Feeding the ecosystem
Paying up simply feeds the criminal ecosystem, Honan warned, and so perpetuates the cycle. Refuse, he advised and report any incidents to the Gardaí.

He also advised that a free information service exists at nomoreransom.org which has an archive of decryption keys for common attacks, which may help recover files and digital assets.

An interesting, if somewhat ominous presentations came from Norwegian research scientists Dr Marie Moe of SINTEF. Dr Moe has an electronic cardiac pacemaker. Naturally as an information security professional, she wanted to know how secure the device was, describing it as a piece of hardware running software that lives in her body. She asked the room full of infosec pros, “can hackers break my heart?” Alas, the answer was yes.

“As a security researcher, I see this as an attack surface, a way to attack inside my body,” said Dr Moe.

Research
Dr Moe detailed her extensive research which found that proprietary code, a lack of standards and susceptibility to configuration signal intercepts meant that there were a number of vulnerabilities to her device. One proof of concept showed how the normally 10-year battery could be set to drain in hours.

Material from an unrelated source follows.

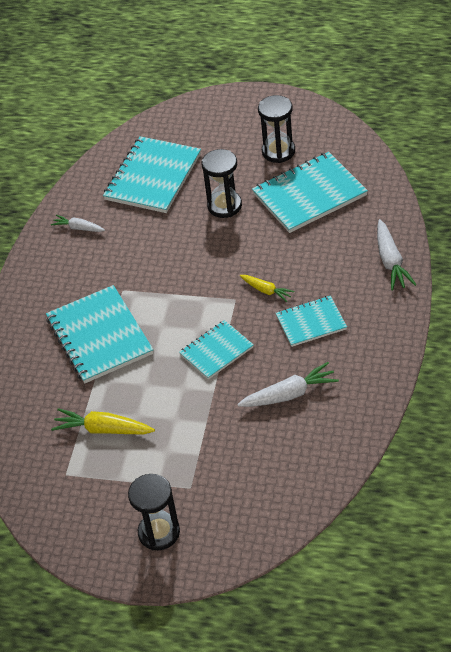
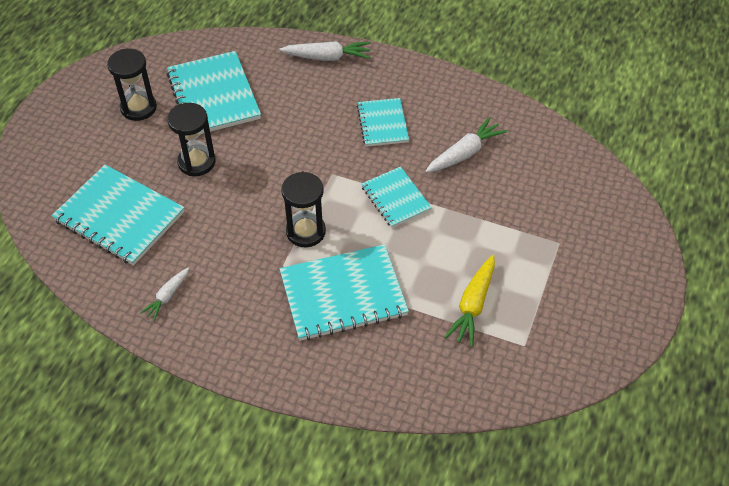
camera: 85 degrees left, 5 degrees up
black hourglass [128,474,180,550] -> black hourglass moved to [281,172,326,247]
white carrot [237,362,339,407] -> white carrot turned 60 degrees clockwise [425,117,507,173]
yellow carrot [240,275,294,302] -> none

She urged the medical devices industry to adopt a “Hypocratic Oath for connected medical devices” that would ensure cyber-safety by design through anticipation and avoidance of potential failures. She encouraged third-party collaboration to engage with willing allies to improve security, resilience and reliability. Device makers must provide evidence capture to facilitate observation and investigation. There must be resilience and containment to prevent cascading failures. Finally, there must be a facility for cyber-safety updates, correcting failure conditions once known.

EULAs
Christopher Boyd, malware intelligence analyst, Malwarebytes, presented his extensive researches into the end user licence agreements, terms and conditions listings and privacy policies that come with many applications these days. Finding them unwieldy and inaccessible, he took one example from a popular game from Google Play.

Including linked or referenced documents and materials, Boyd found that a user would have to read through “406,000+ words across 4 related categories covering up to 212 privacy policies — not far off the combined wordcount of ‘Lord of the Rings’!”

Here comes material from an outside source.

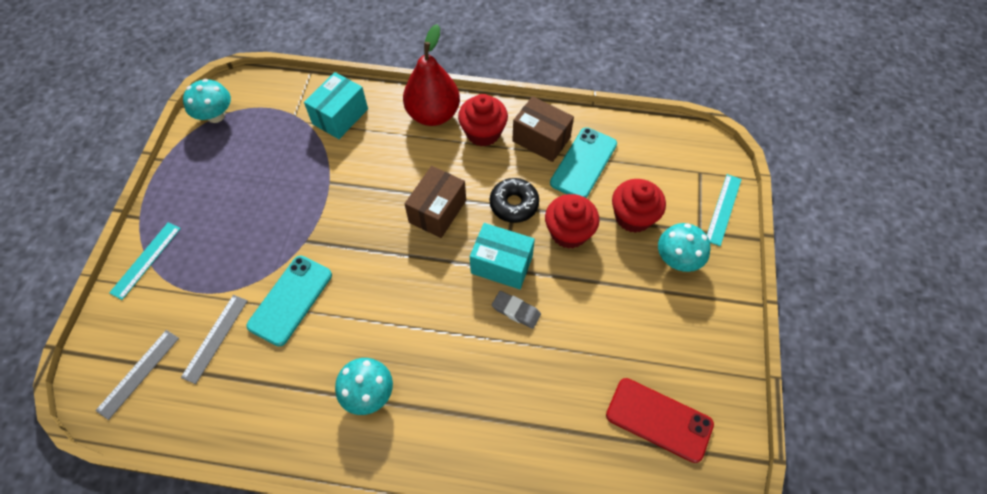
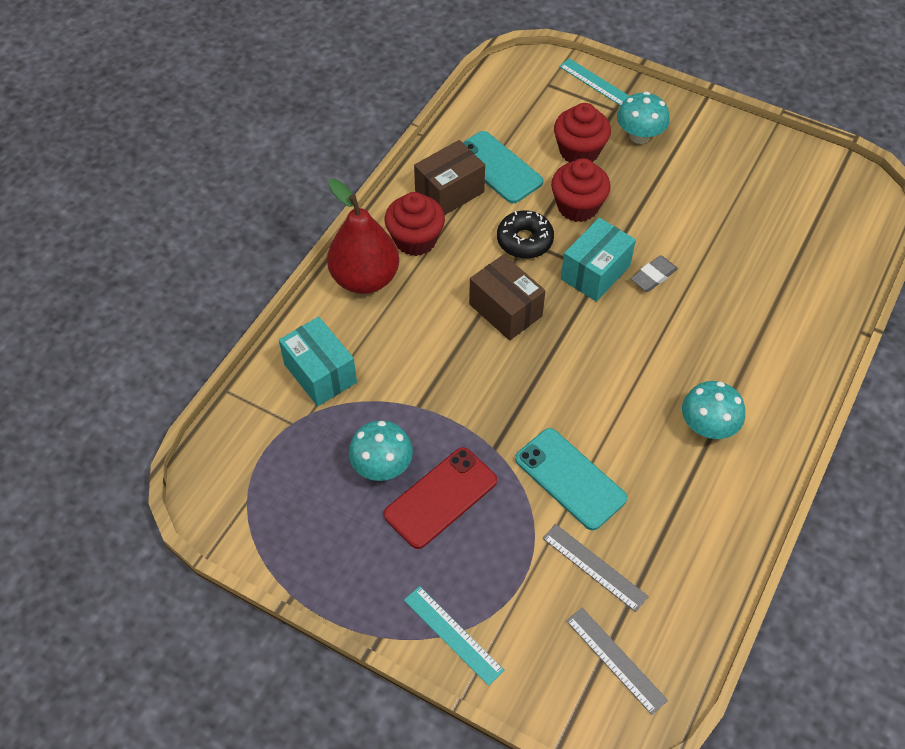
camera: 70 degrees left, 5 degrees down
turquoise mushroom [183,79,231,123] -> turquoise mushroom moved to [349,420,413,481]
red phone [606,378,714,463] -> red phone moved to [384,447,497,549]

Boyd highlighted the fact that such an undertaking would be ridiculous, and yet, it was legally acceptable to present user agreements in such a manner.

Language barrier
Language was the central theme of Dr Jessica Barker’s talk. An information security consultant specialising in the human factor, Dr Barker focused on the terms used in the industry and how these can affect perceptions.

Delving into the etymology of the term ‘cyber’, Dr Barker highlighted the fact that while cybersecurity is deeply unpopular as a term to describe what information security professionals do, sometimes it is necessary to use such popularised terms, especially when speaking to line of business people.

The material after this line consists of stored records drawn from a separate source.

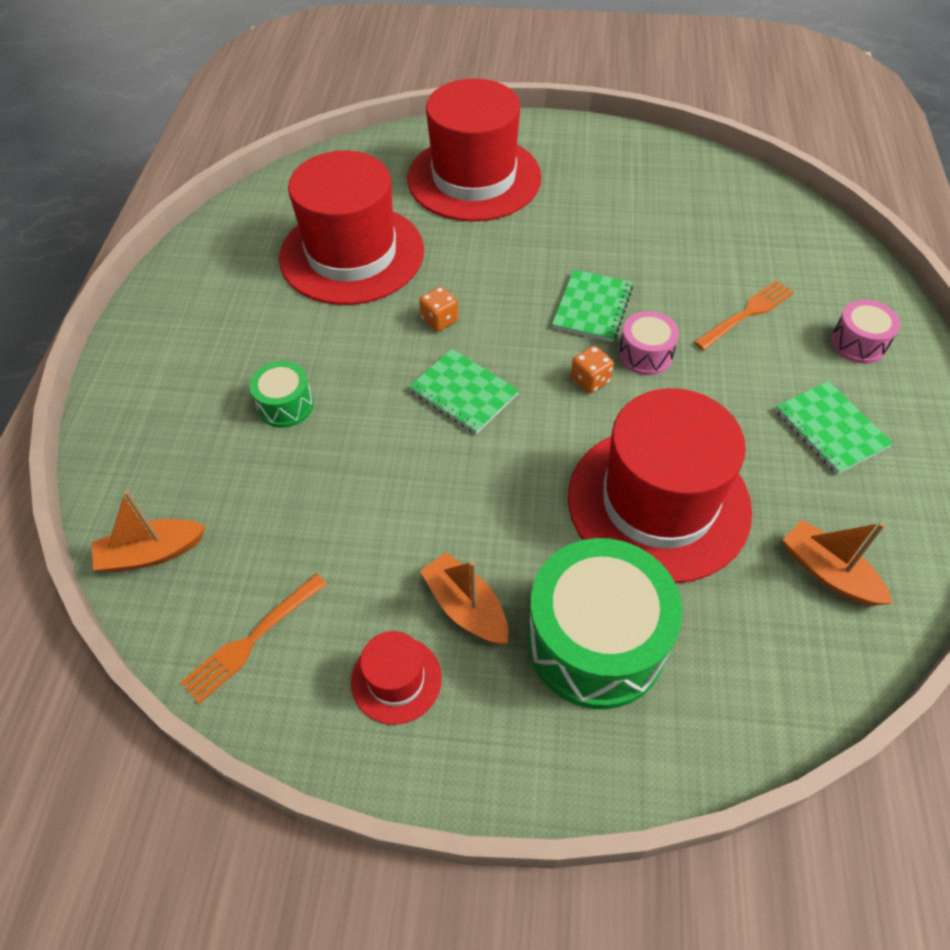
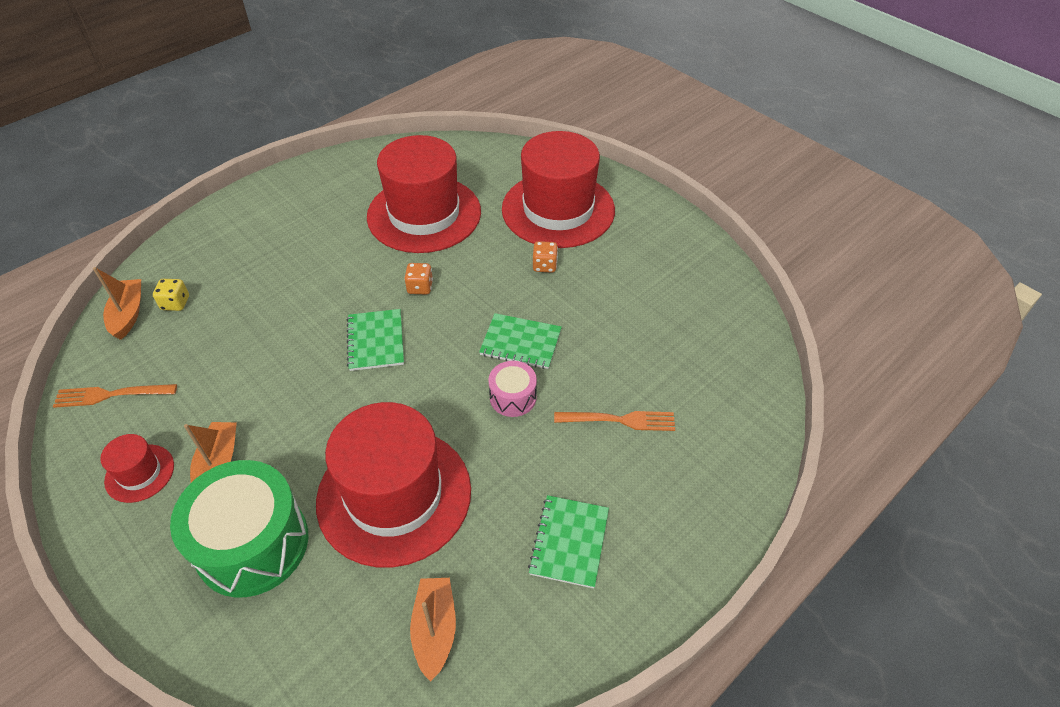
camera: 40 degrees right, 5 degrees down
orange boat [92,490,206,572] -> orange boat turned 60 degrees clockwise [93,267,141,340]
green drum [249,361,314,428] -> none
green notebook [552,269,633,342] -> green notebook turned 45 degrees clockwise [479,313,562,369]
orange dice [571,346,614,394] -> orange dice moved to [533,241,558,273]
pink drum [831,300,900,364] -> none
none -> yellow dice [153,279,189,311]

Irrespective of the attribution of the term, whether to Norbert Wiener for his 194os ‘cybernetics’, or William Gibson and his 1980s ‘cyberspace’ Dr Barker cited surveys she had carried out of both professionals and the general public which showed the term ‘cybersecurity’ had far greater resonance than information or data security.

As such, Dr Barker said that it would be necessary to use the term when engaging with non-information security audiences to reduce ambiguity.

Understanding
“What we are trying to do in this industry is get people to care about something they don’t understand,” said Dr Barker.

In this context, she highlighted a tendency among information security professionals to use the term “user” as a pejorative, which was damaging to relations.

She emphasised that with security awareness more critical than ever, anything that prejudiced users of technology to the basic message of information security was something that needed immediate attention.